Le rôle des pouvoirs publics locaux dans chacun des cas évoqués est déterminant. Ce sont eux qui tiennent la place la plus importante dans les campagnes publiques destinées au développement des casinos, et ce sont aussi souvent eux qui soutiennent le plus fortement les projets d'implantation de nouveaux casinos. Les casinos sont ainsi devenus à leur yeux, des outils importants du développement touristique local. En effet, leur intégration à l'économie locale est présentée souvent comme une activité supplémentaire qui vient compléter ce qui existe déjà. C'est ainsi que les casinos s'intègrent dans le paysage local et contribuent à dessiner l'image de la ville sans que pour autant toute son économie soit forcément centrée sur le casino (ce qui présente un danger évident comme nous avons pu le voir avec le cas de Divonnes-les-Bains). En France, les casinos sont depuis longtemps un outil du développement local avec leur place majeure dans les villes d'eaux. La nouveauté est leur intégration au paysage urbain comme une nouvelle forme de loisir socialement de mieux en mieux acceptée.

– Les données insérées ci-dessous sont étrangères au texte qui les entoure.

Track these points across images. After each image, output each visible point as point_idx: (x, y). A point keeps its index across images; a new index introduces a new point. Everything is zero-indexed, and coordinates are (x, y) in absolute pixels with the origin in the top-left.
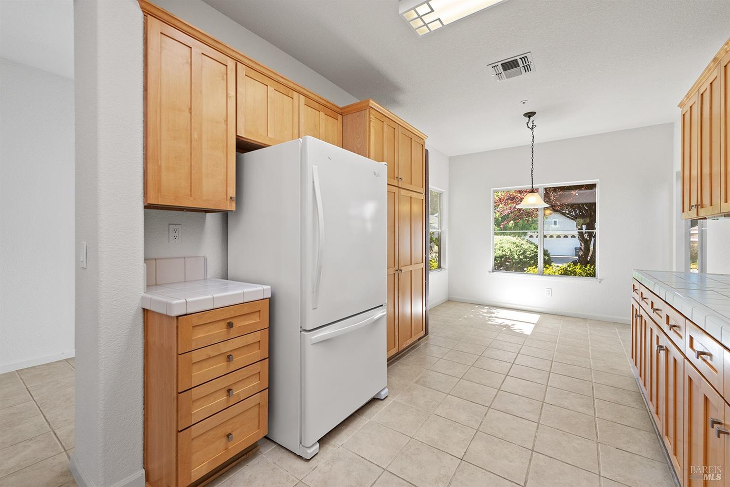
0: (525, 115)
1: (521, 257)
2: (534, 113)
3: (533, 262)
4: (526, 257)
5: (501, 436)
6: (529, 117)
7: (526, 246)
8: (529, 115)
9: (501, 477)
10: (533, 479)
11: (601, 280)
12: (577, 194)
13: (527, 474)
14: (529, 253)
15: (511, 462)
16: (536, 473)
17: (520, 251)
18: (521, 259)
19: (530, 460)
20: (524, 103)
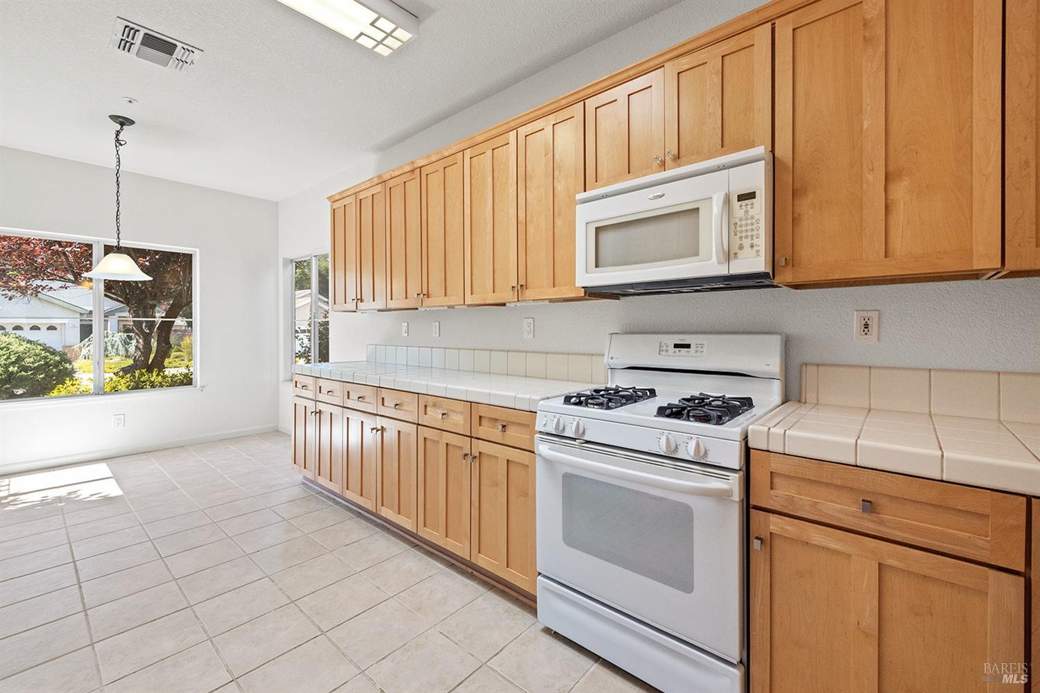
0: (114, 118)
1: (11, 369)
2: (132, 122)
3: (41, 376)
4: (26, 369)
5: (245, 619)
6: (122, 124)
7: (19, 348)
8: (124, 122)
9: (295, 648)
10: (321, 621)
11: (204, 387)
12: (147, 263)
13: (313, 622)
14: (32, 360)
15: (286, 629)
16: (318, 614)
17: (8, 358)
18: (12, 373)
19: (301, 610)
20: (130, 102)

Il faut souligner aussi, malgré tout ce qui vient d'être dit, qu'une partie de la population conserve d'importants "préjugés" sur les jeux de casino. Nous disons "préjugés" parce que les sondages que nous avons cités indiquent une forte modification des opinions après une campagne d'information. Ces préjugés sont liés à la nature même du casino, alors que d'autres jeux comme le loto ou le tiercé, auxquels on peut jouer dans des lieux moins marqués (bureau de tabac, bar, etc.) n'en souffrent pas. Ces jeux là, du fait que ce sont des jeux d'Etat, promus par l'Etat, ont une légitimité certaine. Le fait qu'en France, ils sont une "entreprise publique" en opposition avec les "entreprises privées" que sont les casinos (même si on oublie souvent que ce sont des concessions de service public) leur donne une image plus neutre : la théorie de la ruine automatique du joueur ne vise que les casinos puisque ceux-ci sont motivés par des impératifs de rentabilité. On les accuse d'ailleurs souvent de s'enrichir sur le dos des joueurs, alors que, quand on joue au Loto, c'est comme si on participait volontairement à un impôt indolore. On ne peut à la fois raisonnablement demander aux casinos d'être une activité économique rentable (emplois, impôts, etc.) et leur reprocher de construire leurs profits sur les pertes, alors que c'est exactement ce qui constitue le jeu.